Woman finds love with dead husband’s best friend
A woman who “never wanted to be with anyone” after the shock death of her husband has found an unlikely romance with his best friend.
Rochelle Pitts’ world was shattered when her husband of 13 years, Jesse, was killed in a tragic car accident three days before Christmas in 2020 – leaving her six months pregnant with the couple’s fourth child.
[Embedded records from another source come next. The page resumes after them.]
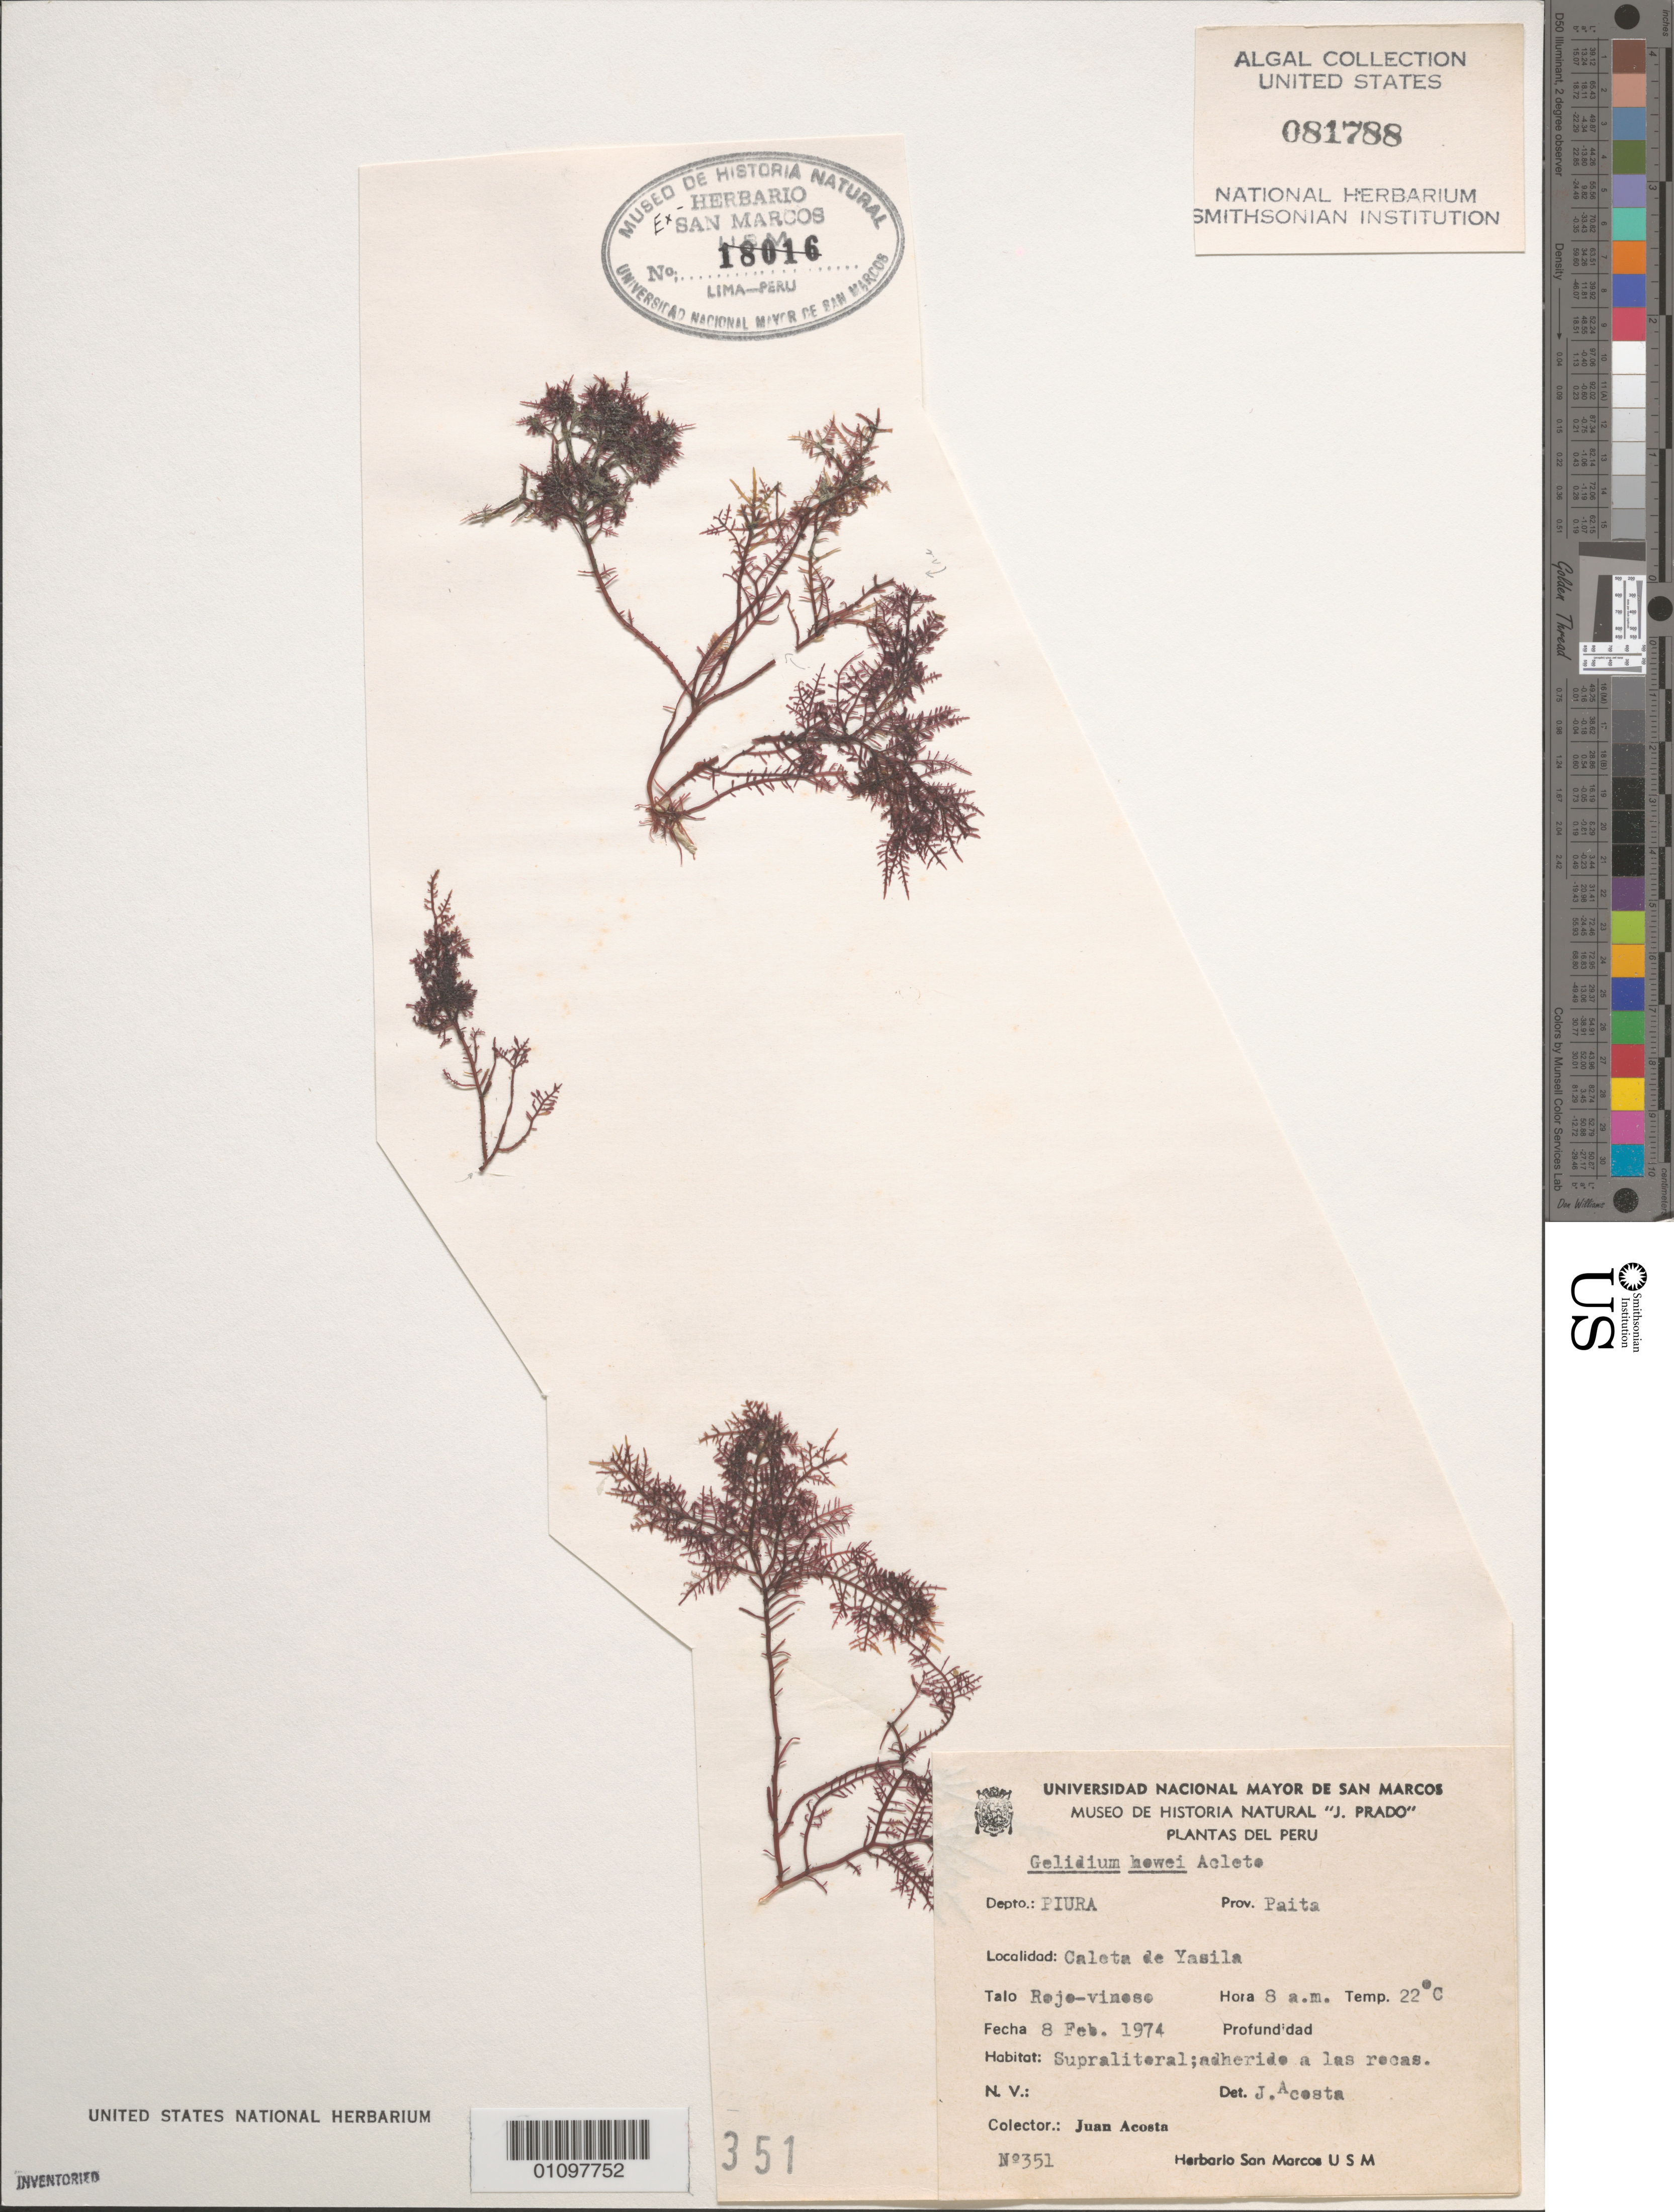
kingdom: Plantae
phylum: Rhodophyta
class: Florideophyceae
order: Gelidiales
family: Gelidiaceae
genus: Gelidium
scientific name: Gelidium howei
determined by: Acosta, J.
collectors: J. Acosta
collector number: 351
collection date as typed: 08 Feb 1974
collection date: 1974-02-08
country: Peru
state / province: Piura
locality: Caleta de Yasila, Paita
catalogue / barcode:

Following the birth of her youngest child, Rochelle, 32, expected she would raise her children – Chloe, 12, Oraia, 9, Raiden, 7, and Wren, 1 – alone and never have a second chance at love, New York Post reports.
“After my husband died, I never wanted to be with anyone ever again,” Rochelle said.
She explained the thought of considering another relationship made her feel “sick” and as though she was “cheating”.
“I also had four children and was alone, so how could I even begin to date?” she said.
However, an unlikely source of comfort emerged in the form of her late husband’s best friend, Scott.
The pair started to develop their own friendship about six months after Rochelle’s husband’s death.
That was when Rochelle realised they shared many similar traits. It was not long until the platonic friendship began to undergo a change, though she had her worries.
“I was apprehensive to date him, one main reason being that I knew no one would understand us,” Rochelle said. “It started slow. We would watch movies together and he’d help me out in the yard or with random things in the house.”
It wasn’t until Scott asked her on a date that she knew that she was wrong about her misgivings.
“He has seven siblings; he understands grief because of his own experiences with death in his family, and he cares about my children,” Rochelle said. “Our grief doesn’t faze him.”
Rochelle and her family were consumed by sorrow following her husband’s unexpected death.
“Immediately after he passed, life was extremely chaotic – we all cried constantly,” Rochelle said.
At the time of the accident, Rochelle was six months pregnant with her youngest daughter, Wren, who she said is the spitting image of her father. Her birth was particularly difficult as she arrived just weeks after Jesse’s death.
Rochelle recalled how during her cesarean section, she could hear everything since her husband and his “excitement” were not there to “calm” her through the procedure.
“With Wren, I heard every noise,” she said. “I heard the doctors say where to make the incision, I could hear them cutting things, I could hear the sounds of the suction.”
After his death, Jesse’s organs were donated and reportedly helped save four lives on Christmas day. Still, Rochelle’s emotions continue to run high.
“It has been about a year-and-a-half since he died,” she said. “It still hurts every day, but now it’s different.”
She explained that Scott has been respectful of her needs, knowing that she and her late husband met in their teens while they were both working at a restaurant.
“He also honours Jesse’s memory; when we first had a sit-down dinner together, he pulled up a separate chair and left Jesse’s usual seat empty,” she said. “He still does this.”
Rochelle, who is now a paralegal studying to be a lawyer, said that it is important for her to grieve publicly. As such, she launched a now-viral TikTok account about her life, as well as a website, Untitled Grief of a Young Widow.
“Before I was a widow, I may have raised an eyebrow if I saw a widow date her husband’s best friend after his passing,” she said. “But now that I am a widow, I understand that this is so normal.”